Startled by the wistfulness of Nhia’s tone, Tau’s glance was not quick enough to catch her out. Nhia’s interest had been captured by a darting school of coral fish.
They passed the rest of the afternoon in polite but taut snatches of conversation before putting in for the night at an uninhabited islet. They made camp above the ti
de lines near the smattering of kiho trees, Tau coal-roasting the moon fish Nhia had deftly speared from the shallows.
After sucking the husk of a spicy wiro-fruit dry, the quiet tension washed away with the tide as they laughed and pointed out stray pips and scales around each others mouths.
“Why did you volunteer to be my keel-woman?” Nhia asked, running her sinuous tongue around her lips to capture the leftovers before stretching her long neck to stare up at the rising Blood Moon as it kissed shoulders with the setting Water Moon.
Tau had to look away. Choosing an empty hardwood slate and a sharp, shaved naumu stone, she judged the angles of the celestials and made quick, deft cuts. “One does not volunteer to be a keel-woman at a gathering. It is an honor to be chosen.”

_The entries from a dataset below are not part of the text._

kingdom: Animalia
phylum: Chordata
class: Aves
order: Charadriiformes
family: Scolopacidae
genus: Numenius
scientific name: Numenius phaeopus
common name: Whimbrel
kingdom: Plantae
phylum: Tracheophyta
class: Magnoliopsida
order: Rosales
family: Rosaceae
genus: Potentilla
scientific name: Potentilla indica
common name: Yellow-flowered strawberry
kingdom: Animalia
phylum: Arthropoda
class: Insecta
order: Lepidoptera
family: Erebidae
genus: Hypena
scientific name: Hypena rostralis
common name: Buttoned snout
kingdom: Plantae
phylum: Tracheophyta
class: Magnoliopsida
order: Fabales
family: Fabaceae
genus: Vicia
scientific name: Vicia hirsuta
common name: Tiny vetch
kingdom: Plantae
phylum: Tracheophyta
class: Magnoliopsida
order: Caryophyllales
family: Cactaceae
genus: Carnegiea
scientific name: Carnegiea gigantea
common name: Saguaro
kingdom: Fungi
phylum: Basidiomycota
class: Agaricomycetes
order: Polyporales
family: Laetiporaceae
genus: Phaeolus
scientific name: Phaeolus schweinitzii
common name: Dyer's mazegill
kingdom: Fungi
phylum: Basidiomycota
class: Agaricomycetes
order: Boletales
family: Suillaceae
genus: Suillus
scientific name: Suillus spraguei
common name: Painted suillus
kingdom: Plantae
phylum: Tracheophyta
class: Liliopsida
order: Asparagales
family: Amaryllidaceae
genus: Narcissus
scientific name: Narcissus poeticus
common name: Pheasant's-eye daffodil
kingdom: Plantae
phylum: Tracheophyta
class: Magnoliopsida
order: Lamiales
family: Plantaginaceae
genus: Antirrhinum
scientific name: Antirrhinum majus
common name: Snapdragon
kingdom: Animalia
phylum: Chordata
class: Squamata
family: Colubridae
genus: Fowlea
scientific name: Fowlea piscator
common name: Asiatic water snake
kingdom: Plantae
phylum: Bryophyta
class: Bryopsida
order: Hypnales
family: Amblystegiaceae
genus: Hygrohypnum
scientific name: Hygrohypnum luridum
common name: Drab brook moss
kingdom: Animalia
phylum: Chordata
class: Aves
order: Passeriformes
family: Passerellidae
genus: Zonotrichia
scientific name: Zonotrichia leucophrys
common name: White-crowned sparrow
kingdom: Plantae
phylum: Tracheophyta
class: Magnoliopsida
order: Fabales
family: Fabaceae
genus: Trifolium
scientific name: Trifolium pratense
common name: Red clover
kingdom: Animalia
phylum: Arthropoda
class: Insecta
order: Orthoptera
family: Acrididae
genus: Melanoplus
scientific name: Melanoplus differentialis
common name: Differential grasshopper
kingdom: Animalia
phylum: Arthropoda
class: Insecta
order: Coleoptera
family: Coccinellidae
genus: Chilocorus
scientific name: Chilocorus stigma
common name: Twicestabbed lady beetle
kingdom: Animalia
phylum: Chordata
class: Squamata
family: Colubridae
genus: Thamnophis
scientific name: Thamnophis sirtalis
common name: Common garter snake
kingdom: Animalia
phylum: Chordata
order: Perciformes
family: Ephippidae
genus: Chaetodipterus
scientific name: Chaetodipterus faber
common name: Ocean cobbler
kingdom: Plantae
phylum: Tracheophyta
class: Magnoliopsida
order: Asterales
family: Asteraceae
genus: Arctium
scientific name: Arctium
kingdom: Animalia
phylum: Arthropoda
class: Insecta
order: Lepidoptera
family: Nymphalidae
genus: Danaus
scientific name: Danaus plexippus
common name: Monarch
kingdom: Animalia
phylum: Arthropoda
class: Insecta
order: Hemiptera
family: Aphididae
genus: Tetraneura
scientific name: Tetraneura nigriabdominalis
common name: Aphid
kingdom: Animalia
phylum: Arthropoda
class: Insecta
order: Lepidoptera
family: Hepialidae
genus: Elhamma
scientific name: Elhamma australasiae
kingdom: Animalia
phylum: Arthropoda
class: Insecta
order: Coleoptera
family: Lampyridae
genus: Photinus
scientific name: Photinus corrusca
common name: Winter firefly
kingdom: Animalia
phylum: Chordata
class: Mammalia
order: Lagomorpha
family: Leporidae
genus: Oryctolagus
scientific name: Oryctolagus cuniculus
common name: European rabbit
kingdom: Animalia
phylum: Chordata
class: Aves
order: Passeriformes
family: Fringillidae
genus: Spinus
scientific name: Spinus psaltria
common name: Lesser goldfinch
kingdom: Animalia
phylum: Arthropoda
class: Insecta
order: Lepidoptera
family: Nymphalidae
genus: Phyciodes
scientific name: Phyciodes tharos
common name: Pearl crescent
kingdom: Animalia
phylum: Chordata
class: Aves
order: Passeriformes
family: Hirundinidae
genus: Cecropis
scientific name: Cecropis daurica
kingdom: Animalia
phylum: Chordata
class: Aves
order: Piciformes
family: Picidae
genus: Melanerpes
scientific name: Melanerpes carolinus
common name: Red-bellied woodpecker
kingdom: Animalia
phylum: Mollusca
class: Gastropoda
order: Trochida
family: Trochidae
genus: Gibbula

“Do not take me for some storm-tossed flotsam,” Nhia growled, more teasing than angry. “A chieftess’s daughter comes with privileges.”
“We are all daughters of the chieftess—”
Nhia’s inelegant snort cut off Tau’s protest. “You in more ways than one. I fathom you try very hard not to be, but you are her favorite.”
Tau frowned at her slate; the simple pictographic of the moons, she had cut accurate and neat. Koro would be pleased. “You seem to fathom more about me than I do. I am neither the oldest nor the youngest, nor the most intelligent, hard-working, nor fecund.”
“Why speak so ill of yourself?” Nhia scolded, sounding much like Lau’maa in that moment, and Tau bit her lips to hide her own smile. “Gazer Koro would disagree. At least the intelligent and hard-working part.”
Nhia made a crude gesture, and they giggled in unison at the thought of the elderly gazer working on the fecundity part. When Nhia gasped out, complete with funny faces and more hand gestures, that she’d seen Koro sneaking into old kiho-weaver Maka’s wari, they fell about in further fits.